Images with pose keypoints

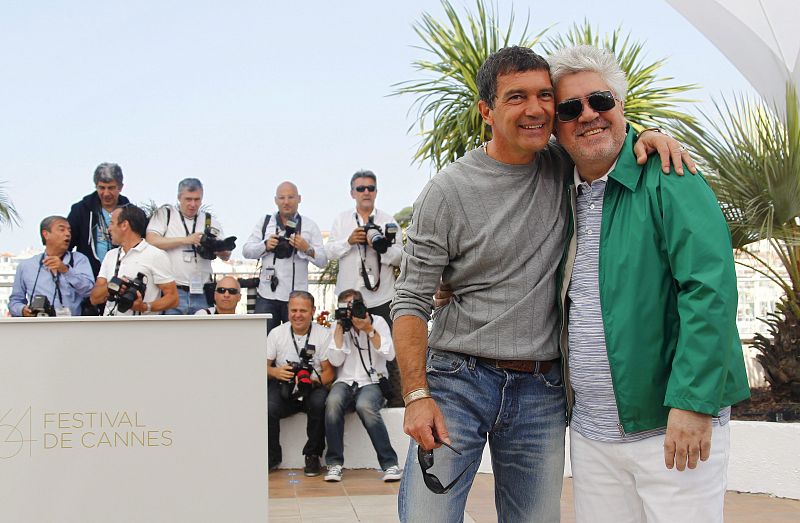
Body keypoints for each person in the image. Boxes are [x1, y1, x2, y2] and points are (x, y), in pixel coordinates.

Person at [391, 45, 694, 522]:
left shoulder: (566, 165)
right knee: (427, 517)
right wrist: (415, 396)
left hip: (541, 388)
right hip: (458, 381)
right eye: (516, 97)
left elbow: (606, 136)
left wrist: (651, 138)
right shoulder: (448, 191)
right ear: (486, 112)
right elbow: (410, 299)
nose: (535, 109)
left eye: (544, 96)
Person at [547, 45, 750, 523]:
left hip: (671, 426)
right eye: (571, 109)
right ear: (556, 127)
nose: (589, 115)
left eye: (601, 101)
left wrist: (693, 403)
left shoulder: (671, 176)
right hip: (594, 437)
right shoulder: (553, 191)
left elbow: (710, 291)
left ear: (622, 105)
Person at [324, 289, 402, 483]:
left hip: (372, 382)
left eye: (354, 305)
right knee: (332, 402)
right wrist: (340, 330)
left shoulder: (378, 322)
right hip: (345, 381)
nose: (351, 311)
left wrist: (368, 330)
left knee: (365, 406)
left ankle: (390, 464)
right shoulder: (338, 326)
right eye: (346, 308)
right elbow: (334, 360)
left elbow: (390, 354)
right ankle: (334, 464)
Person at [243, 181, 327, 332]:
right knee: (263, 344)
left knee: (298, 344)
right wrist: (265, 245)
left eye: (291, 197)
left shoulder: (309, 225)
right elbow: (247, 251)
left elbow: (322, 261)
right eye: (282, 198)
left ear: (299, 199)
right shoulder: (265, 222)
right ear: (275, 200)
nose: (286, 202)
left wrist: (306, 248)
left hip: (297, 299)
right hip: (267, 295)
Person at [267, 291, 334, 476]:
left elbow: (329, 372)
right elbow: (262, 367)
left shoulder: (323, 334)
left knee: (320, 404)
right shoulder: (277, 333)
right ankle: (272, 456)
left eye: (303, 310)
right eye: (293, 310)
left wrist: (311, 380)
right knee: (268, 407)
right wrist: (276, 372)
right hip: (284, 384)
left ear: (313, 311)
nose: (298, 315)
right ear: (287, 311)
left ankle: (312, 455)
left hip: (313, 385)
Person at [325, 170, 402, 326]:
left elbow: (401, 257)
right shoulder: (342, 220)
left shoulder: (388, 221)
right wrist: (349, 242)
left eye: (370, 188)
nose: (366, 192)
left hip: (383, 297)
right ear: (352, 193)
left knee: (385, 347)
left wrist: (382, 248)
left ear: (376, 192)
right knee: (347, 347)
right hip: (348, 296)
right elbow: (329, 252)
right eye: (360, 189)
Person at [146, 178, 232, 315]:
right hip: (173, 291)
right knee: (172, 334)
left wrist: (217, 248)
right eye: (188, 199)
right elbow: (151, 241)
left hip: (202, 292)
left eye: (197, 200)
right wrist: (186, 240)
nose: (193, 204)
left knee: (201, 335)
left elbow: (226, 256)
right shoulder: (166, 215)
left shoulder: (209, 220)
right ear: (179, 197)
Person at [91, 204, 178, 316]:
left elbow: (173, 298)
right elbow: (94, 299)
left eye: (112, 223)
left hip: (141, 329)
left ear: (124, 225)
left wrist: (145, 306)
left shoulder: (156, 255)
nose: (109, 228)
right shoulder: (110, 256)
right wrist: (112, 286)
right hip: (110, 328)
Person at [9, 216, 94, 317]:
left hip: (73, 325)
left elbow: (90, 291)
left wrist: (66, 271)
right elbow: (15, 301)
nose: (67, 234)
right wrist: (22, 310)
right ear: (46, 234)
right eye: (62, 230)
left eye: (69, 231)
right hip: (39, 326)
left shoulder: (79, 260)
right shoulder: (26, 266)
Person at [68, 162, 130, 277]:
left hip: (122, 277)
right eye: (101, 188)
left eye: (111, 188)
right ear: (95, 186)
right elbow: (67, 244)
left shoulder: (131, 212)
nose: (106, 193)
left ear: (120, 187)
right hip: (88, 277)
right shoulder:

• [What to work on]
Apart from the pictures, every line of the data above should be given again exactly.

• [Result]
Body keypoints for each person in the image. Boxes are [x1, y1, x2, y2] and points are (x, y), in pixel coordinates.

Person at [391, 45, 694, 522]:
left shoulder: (566, 165)
right knee: (427, 517)
right wrist: (415, 396)
left hip: (541, 388)
right hip: (458, 381)
right eye: (516, 97)
left elbow: (606, 136)
left wrist: (651, 138)
right shoulder: (448, 191)
right ear: (486, 112)
right elbow: (410, 299)
nose: (535, 109)
left eye: (544, 96)
Person at [547, 45, 750, 523]:
left hip: (671, 426)
right eye: (571, 109)
right ear: (556, 127)
nose: (589, 115)
left eye: (601, 101)
left wrist: (693, 403)
left shoulder: (671, 176)
right hip: (594, 437)
right shoulder: (553, 191)
left elbow: (710, 291)
left ear: (622, 105)
Person at [324, 289, 402, 483]:
left hip: (372, 382)
left eye: (354, 305)
right knee: (332, 402)
right wrist: (340, 330)
left shoulder: (378, 322)
right hip: (345, 381)
nose: (351, 311)
left wrist: (368, 330)
left knee: (365, 406)
left ankle: (390, 464)
right shoulder: (338, 326)
right eye: (346, 308)
right elbow: (334, 360)
left elbow: (390, 354)
right ankle: (334, 464)
Person at [243, 181, 327, 332]:
right knee: (263, 344)
left knee: (298, 344)
right wrist: (265, 245)
left eye: (291, 197)
left shoulder: (309, 225)
right elbow: (247, 251)
left elbow: (322, 261)
right eye: (282, 198)
left ear: (299, 199)
right shoulder: (265, 222)
right ear: (275, 200)
nose: (286, 202)
left wrist: (306, 248)
left hip: (297, 299)
right hip: (267, 295)
Person at [267, 291, 334, 476]:
left elbow: (329, 372)
right elbow: (262, 367)
left shoulder: (323, 334)
left knee: (320, 404)
right shoulder: (277, 333)
right ankle: (272, 456)
left eye: (303, 310)
right eye: (293, 310)
left wrist: (311, 380)
right knee: (268, 407)
right wrist: (276, 372)
right hip: (284, 384)
left ear: (313, 311)
nose: (298, 315)
right ear: (287, 311)
left ankle: (312, 455)
left hip: (313, 385)
Person at [325, 170, 402, 326]:
left elbow: (401, 257)
right shoulder: (342, 220)
left shoulder: (388, 221)
right wrist: (349, 242)
left eye: (370, 188)
nose: (366, 192)
left hip: (383, 297)
right ear: (352, 193)
left knee: (385, 347)
left wrist: (382, 248)
left ear: (376, 192)
right knee: (347, 347)
right hip: (348, 296)
right elbow: (329, 252)
right eye: (360, 189)
Person at [146, 178, 232, 315]:
right hip: (173, 291)
right knee: (172, 334)
left wrist: (217, 248)
right eye: (188, 199)
right elbow: (151, 241)
left hip: (202, 292)
left eye: (197, 200)
right wrist: (186, 240)
nose: (193, 204)
left knee: (201, 335)
left elbow: (226, 256)
right shoulder: (166, 215)
left shoulder: (209, 220)
right ear: (179, 197)
Person at [91, 204, 178, 316]:
left elbow: (173, 298)
right elbow: (94, 299)
left eye: (112, 223)
left hip: (141, 329)
left ear: (124, 225)
left wrist: (145, 306)
left shoulder: (156, 255)
nose: (109, 228)
right shoulder: (110, 256)
right wrist: (112, 286)
right hip: (110, 328)
Person at [9, 216, 94, 317]:
left hip: (73, 325)
left elbow: (90, 291)
left wrist: (66, 271)
right elbow: (15, 301)
nose: (67, 234)
right wrist: (22, 310)
right ear: (46, 234)
right eye: (62, 230)
left eye: (69, 231)
right hip: (39, 326)
left shoulder: (79, 260)
right shoulder: (26, 266)
Person at [68, 162, 130, 277]:
left hip: (122, 277)
right eye: (101, 188)
left eye: (111, 188)
right ear: (95, 186)
right elbow: (67, 244)
left shoulder: (131, 212)
nose: (106, 193)
left ear: (120, 187)
right hip: (88, 277)
right shoulder:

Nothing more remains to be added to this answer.